My cousin sent me this one. Not only is this the wrong word, it is REALLY the wrong word.
This was in our local newspaper. I didn’t see it at first because my brain expected to read “from,” but that’s not what it says and is a perfect example of why proofreading–and actually reading–your work.
I caught this on my local news station.
I found this on a rack near checkout at a craft store recently. I will admit I did look it up to make sure it was incorrect, but, alas, it is. Cabana only has one “n” in it.
While licence is not exactly INcorrect in that it is correct in, for example, Britain, Canada, and South Africa, this truck was in Mesa, Arizona, part of the United States, where license is correct.
I saw this in a hotel recently. While “meeting rooms” is two words, “classrooms” and “boardrooms” are not.

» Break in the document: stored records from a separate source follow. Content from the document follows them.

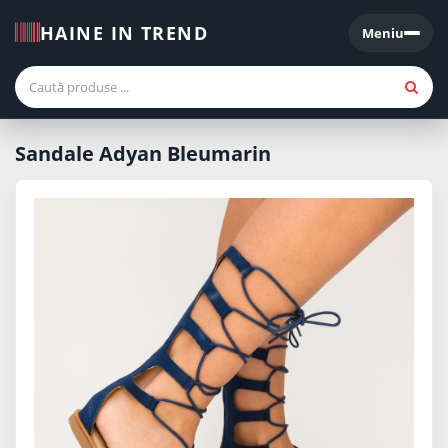
HAINE IN TREND
Meniu
Meniu
Sandale Adyan Bleumarin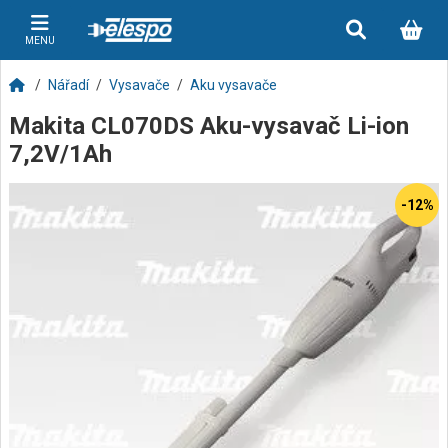
MENU
Nářadí
Vysavače
Aku vysavače
Makita CL070DS Aku-vysavač Li-ion
7,2V/1Ah
-12%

A friend sent this line from something she received at work. Spell check would not find this one so sometimes you just need to read things before you send them out.
This is a great example of why font matters. The word is correct except the font used makes it look wrong. Appearance in any document makes a difference, so print it out and look at it to make sure there isn’t a weird font or inconsistent spacing. As for the demons/lemons, I would be kind of afraid to buy them.
Not one, but TWO, errors in the same headline on my news station. I’m sure this is all intentional to keep me in material. They misspelled not only “circle,” but “from.” Neither of those is difficult, but “form”is an example of a misspelled word by context, but a real word that spell check would not catch–but a human looking at their work should.